Transfer learning when the number of class changes

Hi ! First of all thanks to all the people that made this course so awesome.

Following lesson 1, I decided to create my own dataset made of skiers and snowboards to see if I could teach resnet34 to recognize them. It worked pretty well with an accuracy around 91% (My very basic render app is available here if you want to give it a try)

Going on with the course, I decided to spice things up, adding images of monoskiers, ski jumpers and cross country skiers to my dataset. I trained a new resnet34 and obtained an accuracy around 75%(with monoskiers being class with the worst performance, as I expected). Looking more precisely at the results, I saw that there was more confusion between skiers and snowboards in that second model than there was in the first one. The usage of transfert learning in lesson 3 (for the planet dataset) made me think that there should be a way to inherit the knowledge acquired in my first model and apply it to the second.

I naively tried doing = data5 (where learn is the first model and data5 is the data bunch for the 5 class dataset) and then went on with the fitting but it logically failed because the number of classes is different in the two classification problems hence you can’t copy the weight’s values from the last layer.

My question is the following : Is there a way to copy only a portion of the weights from one network to the other ? I assume there is but can’t find the correct way to do it.

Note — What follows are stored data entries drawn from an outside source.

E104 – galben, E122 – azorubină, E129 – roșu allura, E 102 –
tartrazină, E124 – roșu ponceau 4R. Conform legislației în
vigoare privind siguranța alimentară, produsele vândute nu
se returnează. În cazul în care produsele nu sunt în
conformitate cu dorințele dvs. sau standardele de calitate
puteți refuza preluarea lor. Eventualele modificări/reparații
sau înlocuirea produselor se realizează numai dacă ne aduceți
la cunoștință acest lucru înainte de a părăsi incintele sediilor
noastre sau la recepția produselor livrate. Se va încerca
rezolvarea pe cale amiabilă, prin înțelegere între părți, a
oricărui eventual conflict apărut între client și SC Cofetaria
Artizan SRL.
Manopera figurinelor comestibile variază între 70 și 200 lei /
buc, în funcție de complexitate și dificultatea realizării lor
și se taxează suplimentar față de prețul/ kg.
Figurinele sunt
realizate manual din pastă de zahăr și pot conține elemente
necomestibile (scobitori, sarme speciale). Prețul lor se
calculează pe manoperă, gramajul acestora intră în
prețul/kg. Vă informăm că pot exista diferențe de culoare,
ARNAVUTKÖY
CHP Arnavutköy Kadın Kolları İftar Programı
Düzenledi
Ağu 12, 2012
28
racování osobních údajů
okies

Thanks a lot for your help !

You can remove the “head” or the part of the network that is looking at the features to map it to classes, then retrain that. You can freeze the weights of the previous layers or the “body” so that they are not affected. The head is meant to be removed, for this exact problem.

Does this all sound familiar to you? I haven’t done part 1 in awhile and don’t remember what you have learned by this point.

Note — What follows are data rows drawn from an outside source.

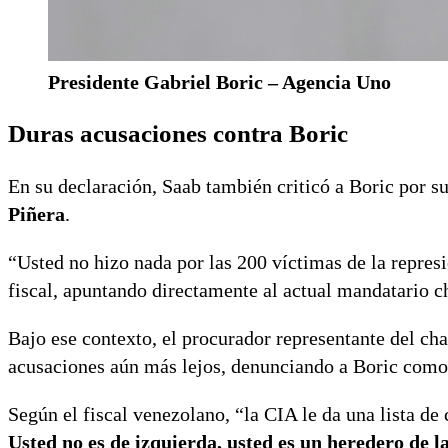
Presidente Gabriel Boric – Agencia Uno
Duras acusaciones contra Boric
En su declaración, Saab también criticó a Boric por s
Piñera
.
“Usted no hizo nada por las 200 víctimas de la represi
fiscal, apuntando directamente al actual mandatario c
Bajo ese contexto, el procurador representante del ch
acusaciones aún más lejos, denunciando a Boric como
Según el fiscal venezolano, “la CIA le da una lista de
Usted no es de izquierda, usted es un heredero de 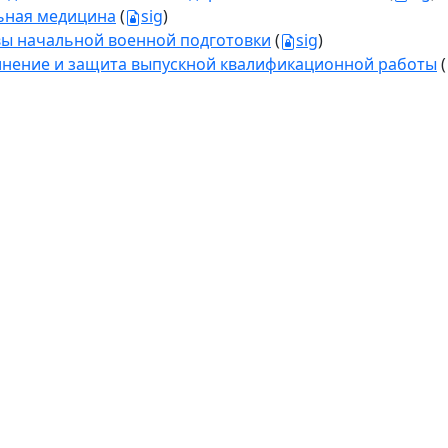
ная медицина
(
sig
)
ы начальной военной подготовки
(
sig
)
нение и защита выпускной квалификационной работы
(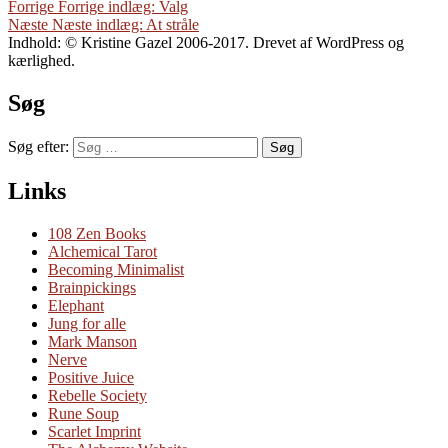
Forrige
Forrige indlæg:
Valg
Næste
Næste indlæg:
At stråle
Indhold: © Kristine Gazel 2006-2017. Drevet af WordPress og
kærlighed.
Søg
Søg efter:
Søg
Links
108 Zen Books
Alchemical Tarot
Becoming Minimalist
Brainpickings
Elephant
Jung for alle
Mark Manson
Nerve
Positive Juice
Rebelle Society
Rune Soup
Scarlet Imprint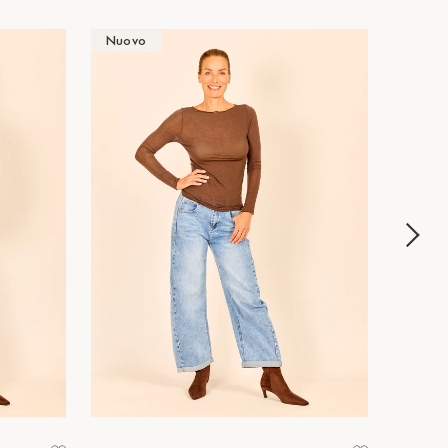
Nuovo
Nuov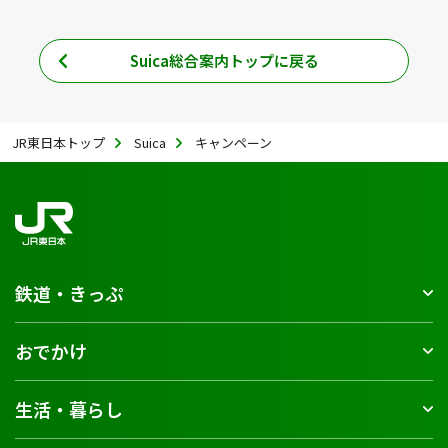
で
で
開
開
Suica総合案内トップに戻る
き
き
ま
ま
す
す
JR東日本トップ
Suica
キャンペーン
鉄道・きっぷ
おでかけ
生活・暮らし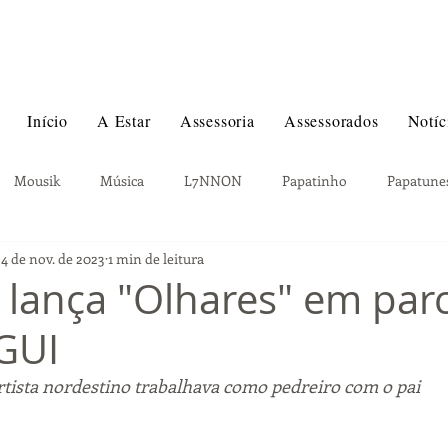
Início
A Estar
Assessoria
Assessorados
Notíc
Mousik
Música
L7NNON
Papatinho
Papatune
24 de nov. de 2023
1 min de leitura
ita
Projota
Real Records
Filhos da Bahia
Cone Cr
ança "Olhares" em parc
GUI
C Hariel
Comida Di Buteco
Rainer Cadete
Warner Musi
rtista nordestino trabalhava como pedreiro com o pai 
xão
GIOLI
Rosa dos Ventos
Maria Becerra
Dua Li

I was working on a problem and my model was getting confused between 2 classes a lot (out of 5). So i decided to train it with the non confused classes first and then add the other one later. It didn’t help much. You can find the jupyter notebook here and the article here

1 Like

That could work, I’m gonna try it out ! So you basically crated a dataset with 6 classes but where 2 of them had neither training or validation examples and then you retrained it by adding the last two classes ?

A quick update, I’ve found what I needed by digging deeper into that forum, The answer is here and the line that in needed was :
learn-5-classes.model[0].load_state_dict(learn-2-classes.model[0].state_dict()) (that kind of does what @marii said).